SEATTLE — On a vote of 4-3, Washington’s first charter school is going to survive to teach another year, despite serious concerns by the statewide Charter School Commission about the school’s financial viability.
The commission voted Thursday to not revoke the school’s charter but to keep First Place on probation for 12 months with required monthly progress and financial reports. The commission left open the possibility of voting again to revoke the charter any time during that period.
Since opening last fall, First Place has been questioned repeatedly about its efforts to provide special education, its services for children who do not speak English at home, its financial stability and the school’s general education plan.
Commission Vice Chairman Larry Wright reminded the commission before it took a revocation vote that it had decided two weeks ago to give the school one more chance to show it had fixed its problems or face revocation. The school was given nine conditions to meet by this week and at the meeting on Thursday, commissioners agreed it had not met all nine goals.
“The last time we said it was the last time. We’re going to have 40 schools. And if the structure of decision-making is this fluid, we’ll be held to this precedent in the future,” said Wright, who cast his vote to revoke.
Washington’s charter school law will allow up to 40 of the independent public schools to open in the state. First Place opened as a public charter school after 25 years as a private school.
The commission is in charge of approving and overseeing most of the state’s charter schools.

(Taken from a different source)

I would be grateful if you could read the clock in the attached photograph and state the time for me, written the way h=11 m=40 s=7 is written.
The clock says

It has approved seven other charter schools, with six scheduled to open in the fall.
Spokane Public Schools, which can authorize charter schools, has approved two more schools scheduled to open in 2015.

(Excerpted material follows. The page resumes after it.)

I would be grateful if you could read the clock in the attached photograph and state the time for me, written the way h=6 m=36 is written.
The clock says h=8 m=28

Most of the commissioners commended the school for improving its education program.
Commissioner Trish Millines Dziko, who is executive director of the Technology Access Foundation, said no one on the state panel doubted the school’s commitment to kids, but keeping data on those kids and finding the money to keep the school open are just as important.
“You guys are doing great, great work in terms of improving your academics,” Dziko said. “None of that matters if you don’t have the money.”
Nationally, financial issues have tripped up more charter schools than other problems, according to the National Association of Charter School Authorizers.
In addition to the challenges any charter school will face in Washington as they try to survive on less than a regular public school budget, Seattle’s First Place Scholars has additional financial issues.
Because the state distributes dollars to schools based on projected enrollment and then requires the school to reimburse the state when student numbers do not meet that projection, First Place will need to find an additional $140,000 for next year.
School leader Linda Whitehead said they would try to get more donations to make up the shortfall and if that doesn’t work, they would ask the Office of Superintendent of Public Instruction to hold back that money from the school next year. The school already plans to raise about $200,000 to support its budget and gets as much as $100,0000 in in-kind help from its sister foundation that runs First Place housing and other services.
There are other known financial difficulties at the school. It missed out on about $148,000 in federal dollars this year because of problems with its special education program. At the meeting, Whitehead said some teachers would volunteer their time over the summer to provide summer school, that a donor was paying other summer school costs and that they were in line to get those federal dollars in the future.
Whitehead, who was hired midyear when the school was already having problems, said she was pleased with the commission’s decision and felt the organization was on track to keep moving forward.
“What is most important here is keeping the school open,” she said.
First Place Board Chairwoman Dawn Mason expressed confidence they can raise the money needed to keep the school going because the people of Seattle are that generous.